Tenderizing
Recently, the magazine I own and edit got a detest letter that was so full of venom and hostility, it gave me shivers. The ultra-religious lady who wrote it is young and passionate about her beliefs. She was really crucial of those who express their grief discomfort, simply because she does not think discomfort is necessary in grief. She evidently thinks that if we would just believe in God, we would not be suffering. She is not bereaved, and it would seem that life has not however delivered to her the type of agony that so numerous of us have skilled. Nevertheless, nothing is wasted if we can discover something from it, and the author of this letter has opened my eyes to a reality I would like to discover with you, my pals.
It occurred to me that her passionate indignation might come from a place of brittleness in her soul. She appears rigid, judgmental and apparently with out tenderness or mercy, and she is constructive she is correct. I can remember a time in my life when I was nearly as sure of every thing as she is now, but I hope my approach was a small softer than hers! In the passion of youth and inexperience, it is simple to be fairly cocky about convictions.
Nevertheless, I can look back with deep appreciation to God for the “various me” that my life experiences have produced. My heart is a great deal softer now, and my tolerance is bigger-more stretched and expanded. Now, it’s easier for me to forgive, and my judgments are much gentler. I like me a great deal much better now than I did before I was attempted and tested in the furnace of grief. But obtaining from “there” to “right here” has been an excruciatingly agonizing journey. I have been tenderized!
When we tenderize meat, it can consider really a beating. We break down its fiber and completely change its authentic form. Occasionally we even put it through a machine that flattens it out, tends to make it broader and wider (and less dense) and gives it a waffle-like look.
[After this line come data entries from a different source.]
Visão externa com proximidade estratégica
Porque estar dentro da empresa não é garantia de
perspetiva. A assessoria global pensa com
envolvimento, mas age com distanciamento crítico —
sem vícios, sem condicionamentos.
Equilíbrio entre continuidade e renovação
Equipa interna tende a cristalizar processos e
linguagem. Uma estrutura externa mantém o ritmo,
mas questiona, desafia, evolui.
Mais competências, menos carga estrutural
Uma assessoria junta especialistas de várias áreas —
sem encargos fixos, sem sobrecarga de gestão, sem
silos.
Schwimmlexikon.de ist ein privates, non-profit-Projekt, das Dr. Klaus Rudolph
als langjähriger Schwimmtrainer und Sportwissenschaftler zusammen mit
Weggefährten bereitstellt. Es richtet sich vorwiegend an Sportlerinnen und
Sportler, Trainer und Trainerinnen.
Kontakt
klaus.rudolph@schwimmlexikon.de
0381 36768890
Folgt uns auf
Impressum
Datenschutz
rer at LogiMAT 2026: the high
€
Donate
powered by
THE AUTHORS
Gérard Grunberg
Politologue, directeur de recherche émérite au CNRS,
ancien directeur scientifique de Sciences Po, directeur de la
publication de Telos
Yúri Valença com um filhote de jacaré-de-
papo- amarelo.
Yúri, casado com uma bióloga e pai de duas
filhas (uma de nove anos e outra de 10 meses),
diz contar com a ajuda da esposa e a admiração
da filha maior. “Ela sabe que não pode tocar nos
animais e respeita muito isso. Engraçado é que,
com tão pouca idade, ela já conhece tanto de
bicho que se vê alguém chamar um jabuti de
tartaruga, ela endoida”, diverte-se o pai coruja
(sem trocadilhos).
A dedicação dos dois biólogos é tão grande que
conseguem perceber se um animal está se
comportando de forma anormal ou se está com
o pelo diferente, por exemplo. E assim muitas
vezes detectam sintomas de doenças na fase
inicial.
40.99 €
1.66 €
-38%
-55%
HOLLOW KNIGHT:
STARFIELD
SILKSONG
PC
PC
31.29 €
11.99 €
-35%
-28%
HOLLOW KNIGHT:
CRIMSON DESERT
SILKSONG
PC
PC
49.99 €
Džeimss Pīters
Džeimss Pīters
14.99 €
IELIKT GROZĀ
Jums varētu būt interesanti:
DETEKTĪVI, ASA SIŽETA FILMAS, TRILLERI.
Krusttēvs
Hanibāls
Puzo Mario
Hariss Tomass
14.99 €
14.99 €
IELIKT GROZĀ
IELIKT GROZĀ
But simply because of the breaking down of its tissue, and the rearranging of its mobile structure, it is more delicious and easier to swallow. It can nurture in a much more pleasant way!
Grief is a fantastic tenderizer. Emotionally and psychologically, grief has beaten us around and squeezed us between rollers with merciless spikes, but we can come through on the other aspect with tenderized understanding, compassion and wisdom.
In the scriptures of the Aged Testament, wine was symbolic of joy and cleansing. Utilized appropriately, it created individuals really feel good and it actually was utilized in the cleansing of wounds. Oil in scripture was symbolic of healing. It, as well, was often utilized to help heal wounds-in addition to its role in both cooking and lighting. These two substances, wine and oil, were utilized to carry into the lives of the individuals joy, healing, light and hope.
But before they could have oil or wine, there had to be a procedure that crushed the grapes and the olives to create the new, changed forms. Occasionally one thing has to seem to be destroyed in order to carry about something various that is even more useful and nurturing.
This can be a hard and agonizing lesson for us. Most of us would have happily settled for olives and grapes and thicker, harder meat. We do not want to develop simply because of discomfort and pressure. Given a option, I know that I would not have chosen the path of suffering, and I would have stayed in my comfy rut of smug wisdom.
But since none of us had any real option, we can consider some comfort in understanding that our tenderizing procedure has been enriching to humanity. We have mainly discovered to look for with more honesty, to reduce through the peripheral, to serve instead than be served, to treatment instead than strive to be cared for, to give of getting, and to love of castigating.
I guess I’d instead reside out the time I have left hoping that just in case my daughter who is on the “other side" can see me now, she can nudge the kid next to her and say proudly, “That is my mom!”
Good Grief Resources (http://www.goodgriefresources.com) was conceived and founded by Andrea Gambill whose 17-year-old daughter died in 1976. Nearly thirty years of expertise in leading grief assistance gropus, composing, editing, and founding a nationwide grief-assistance magazine has provided valuable insights into the distinctive needs of the bereaved and their caregivers and broad entry to numerous superb sources. The primary objective of Good Grief Resources is to link the bereaved and their caregivers with as numerous bereavement assistance sources as possible in one, efficient and simple-to-use web site directory.